Do you have a favorite character you have written?
This changes with my mood, to be honest. But my latest tends to be my favorite—I’m not sure why. I always think that the one I just finished is the best one . . . until the next comes along. So I can honestly say that Minerva is my most favorite character ever!
Do you have a character that you look back on now and don’t like?
Not really. I might have characters that I would alter a little, but none that I could say I really don’t like.
Do you draw inspiration for your characters from real life? Any fun stories you could share?
I get my inspiration everywhere—anything I read or watch or experience can be fodder for a novel. But mostly the characters come out of my imagination. I’ve never met someone and thought, “They’d make a great character.” It just doesn’t happen for me like that.

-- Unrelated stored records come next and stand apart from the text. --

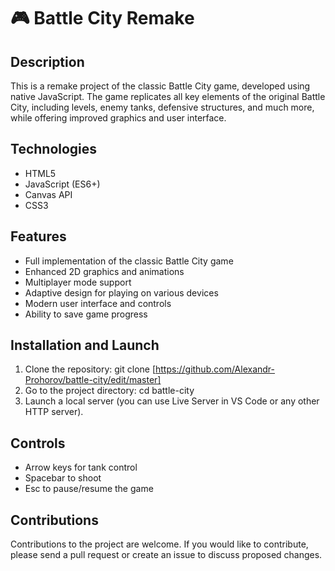 # 🎮 Battle City Remake

## Description

This is a remake project of the classic Battle City game, developed using native JavaScript. The game replicates all key elements of the original Battle City, including levels, enemy tanks, defensive structures, and much more, while offering improved graphics and user interface.

## Technologies

- HTML5
- JavaScript (ES6+)
- Canvas API
- CSS3

## Features

- Full implementation of the classic Battle City game
- Enhanced 2D graphics and animations
- Multiplayer mode support
- Adaptive design for playing on various devices
- Modern user interface and controls
- Ability to save game progress

## Installation and Launch

1. Clone the repository: git clone [https://github.com/Alexandr-Prohorov/battle-city/edit/master]
2. Go to the project directory: cd battle-city
3. Launch a local server (you can use Live Server in VS Code or any other HTTP server).

## Controls

- Arrow keys for tank control
- Spacebar to shoot
- Esc to pause/resume the game

## Contributions

Contributions to the project are welcome. If you would like to contribute, please send a pull request or create an issue to discuss proposed changes.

What do you find to be the hardest part of writing?
Getting the characters right and keeping it interesting. It’s easy to get so bogged down in explaining plot that you forget that the book is about two people falling in love. I try to keep that foremost in my writing.
Name one thing that your readers would be surprised to know about you.
I’m extremely ADD (that’s attention deficit disorder for those of you unfamiliar with the acronym). It makes for an interesting writing day. J
Do you have a guilty pleasure?
What do you need before you start writing? Anything that is just a must have or the creative juice don’t flow?
I swim or walk for an hour in the morning and think through any problems I’m having with the book then. And a must have is coffee!
Does music influence your writing? If so, do any of your stories have a theme song?
Music definitely works for me. Actually, all my recent books have entire playlists dedicated to them. One of these days, I hope to get them up on the website. And there’s even a theme song for the Hellion series—“Bring Me to Life” by Evanescence.
If your new book was optioned for a movie, who would play your characters?
I could easily see Reese Witherspoon as Minerva, and Giles would definitely be Dylan McDermott, who I had as my wallpaper the whole time I was writing the book.
Where were you when you got your first contract? Who did you tell first?
I was at work in my job as a technical writer for the Security Department of the Strategic Petroleum Reserve. It was so long ago, though, that I don’t remember whom I told first. I probably called my husband. Or told one of my cubicle mates (I shared a cubicle with a crusty old marine who was just wonderful).
How old were you when you read your first romance book?
About 9 years old, believe it or not.
If you still have one of those pesky day jobs what is it?
I’ve been writing full time since 1992, except for a six-month temp job I took in 1997, when we were preparing to move to North Carolina. I wrote initially as Deborah Martin and Deborah Nicholas, before I changed to Sabrina Jeffries.
What are you currently working on, and what else is in the wings?
I’m currently working on Lord Gabriel’s book, the next in the series, and the book for Lady Celia, the youngest Hellion, will follow that.
What is your reaction to people who say one of the following . . . “Oh you write romance, I thought you were a real writer,” “Romance isn’t a real writing career” or the ever popular “Oh, one of those books”?
First, I ask them if they’ve ever read one of those books, and if they haven’t, I ask them how they can have an opinion about something they’ve never read. If they ask when I’m going to start writing real books, I borrow my friend Karen Hawkins’s brilliant answer, “When they stop paying me that fake money.”
Where can readers find you?
my free phone app (http://itunes.apple.com/us/app/sabrina-j/id392830624?mt=8)
and Pocket After Dark (http://pocketafterdark.com/)
And one question for the silly side: What is your favorite type of chocolate?
Dark chocolate—especially the Terry’s dark chocolate “oranges.” In fact, I like any kind of orange-flavored chocolate. And I love chocolate-covered marzipan. Oh, and chocolate truffles. And chocolatinis. Yes, I’m a serious chocoholic!